Oh, and Regdar is also being devoured by the original Ochre Jelly from the D&D Miniatures line. Pretty funny before I knew this back-story, and funnier now.
__________________ Jeff Wilder, San Francisco Bay Area If your sig is longer than your posts, your sig is too
long. Nobody reads it, they just get annoyed by it. And if you bore me, you lose your soul to me. - Belly
You think so? I thought the Cleric was kinda asian-looking, on a weird way
Eh, kinda, or he could just be grimacing in the midst of combat. It's pretty ambiguous, and that's the point: they all look white, there's no explicit diversity.

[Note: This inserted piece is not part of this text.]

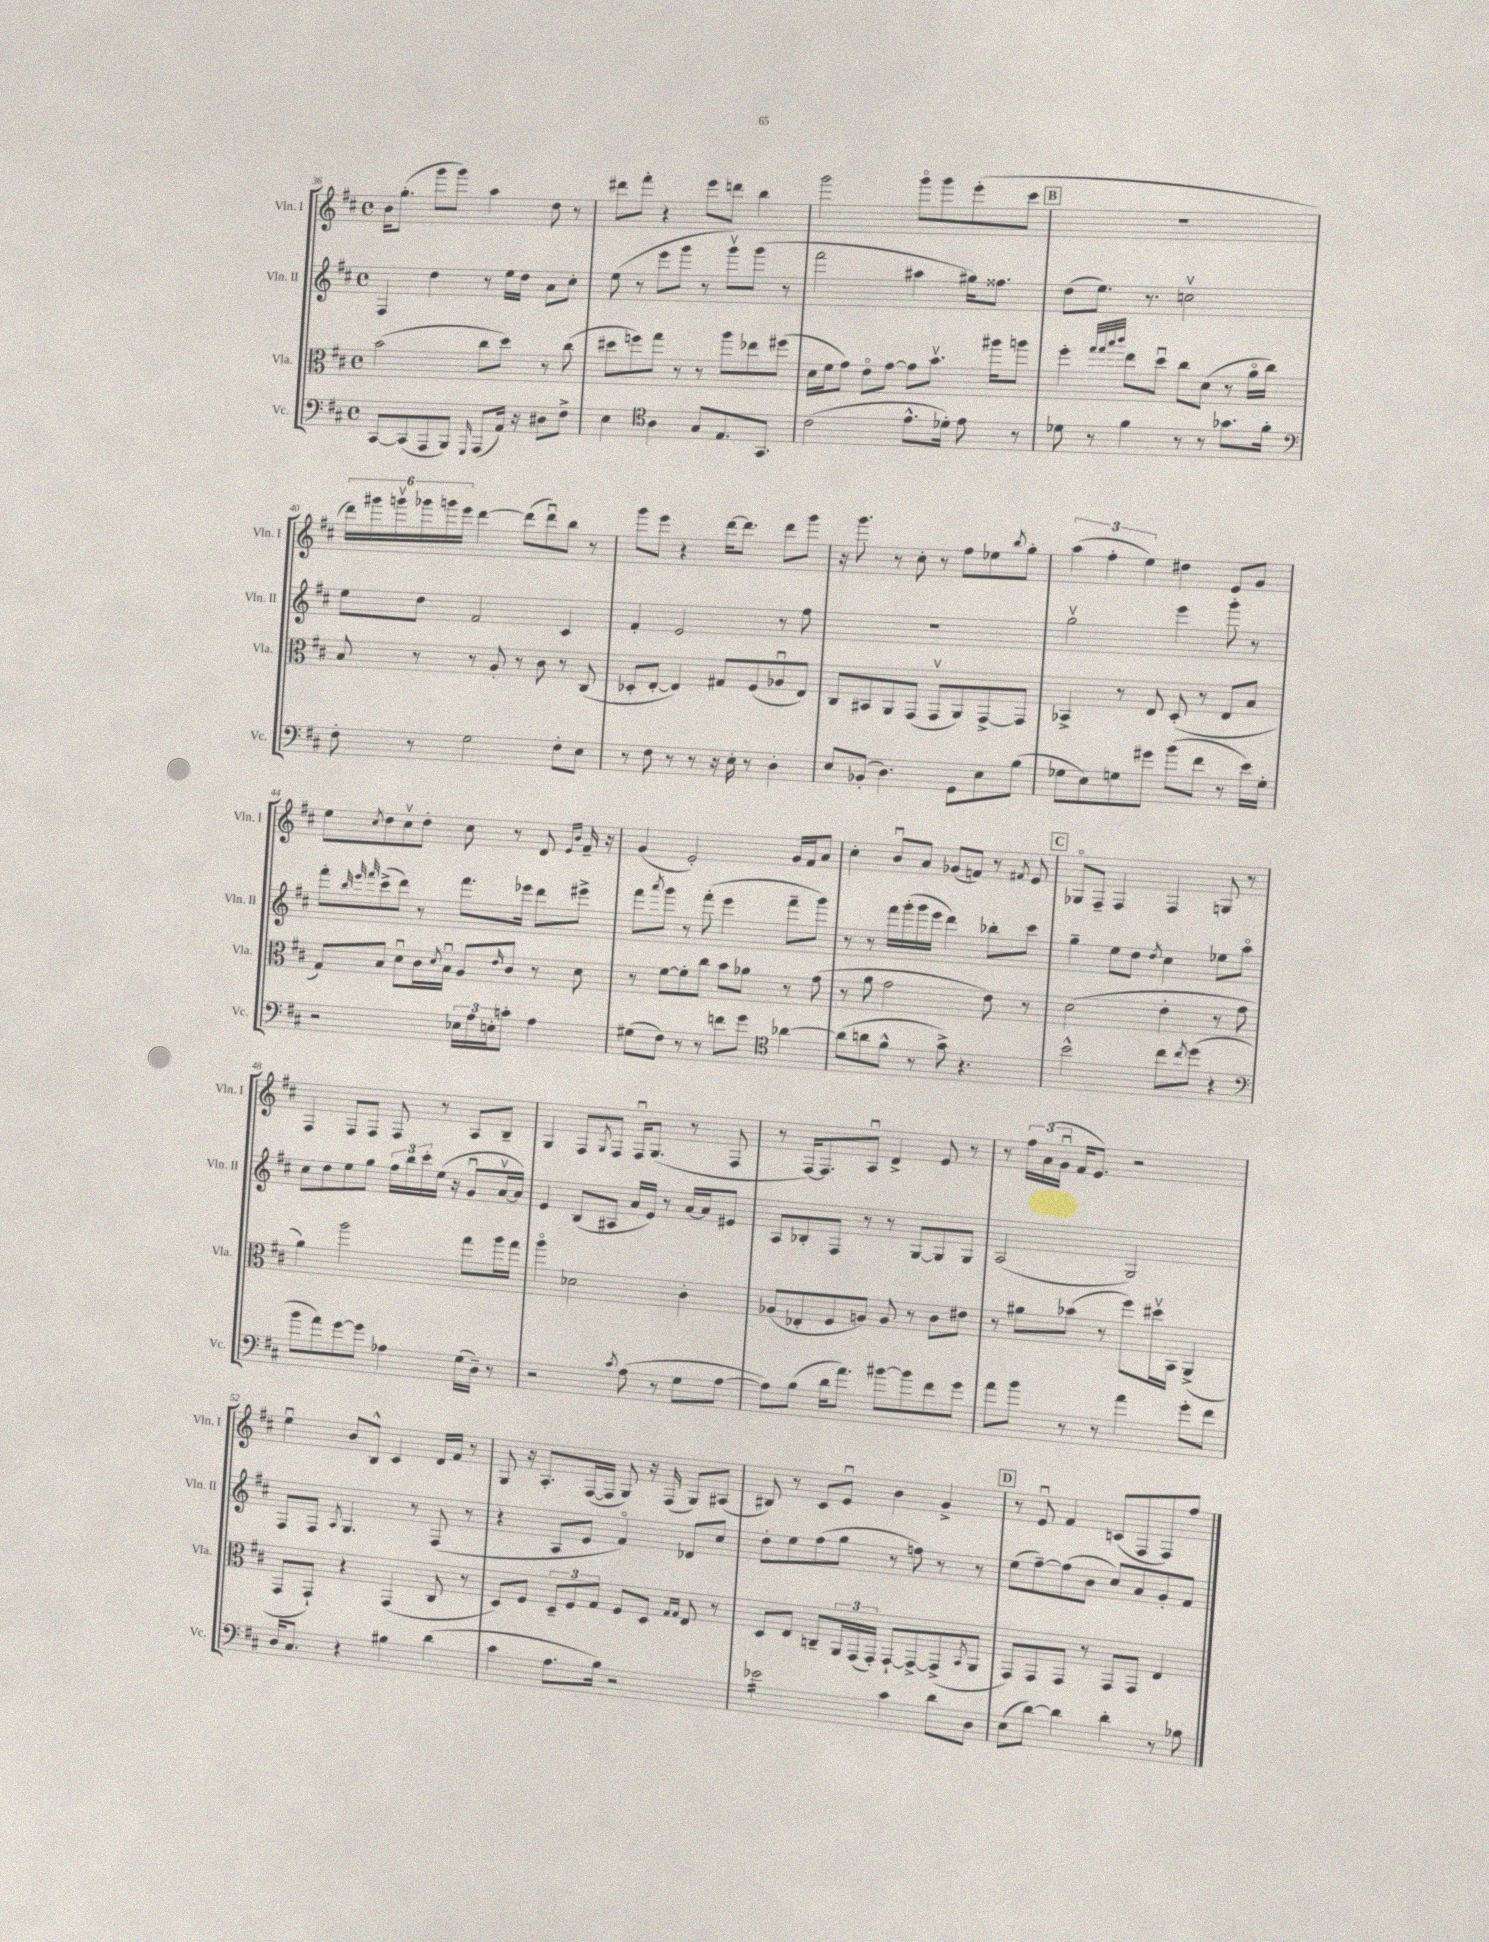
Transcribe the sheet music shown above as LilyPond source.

It's the same way with the races themselves: the dwarves have rare non-human skin tones (grey or sandstone red); eladrin have human skin tones but are overwhelmingly fair-skinned; elves are supposed to be "tan or brown" but are presented as white; half-elves have "the same range of complexion as humans and elves" but are presented as white, one of the halflings looks like she was modelled after a young Penny Johnson Jerald (which is cool); both humans look white (although the woman looks like an attempt to do Asian eyes on a white girl); tiefling skin "covers the whole human range and also extends to reds" but both of them are white.
The issue is slightly confused by the fact that William O'Connor does not use naturalistic skin tones for his illustrations anyway, of course. Both humans, for instance, are pale-skinned and obviously so, but because the artist doesn't paint people's skin to look like people's skin it's impossible to say for sure what he was intending. Maybe the human woman was supposed to look totally Asian (though the European colour of her hair suggests not).
Hell, apart from the halfling, the female dwarf fighter with geisha makeup at the beginning of the next chapter (p. 50) brings more diversity into the illustrations than the whole races chapter.
__________________ Christopher Adams - Sydney, Australia
Religion must remain an outlet for people who say to themselves, "I am not the kind of person I want to be." It must never sink into an assemblage of the self-satisfied.
I'll note that after 4E was announced there was a thread on the WotC forums asking whether there should be 4E iconics, and if so whether any or all of the 3E iconics should make the leap. The sentiment in that thread was heavily against having any iconics (to my regret, being pro-iconic).
Which is why it would be stupid to run a business based off an EN World poll.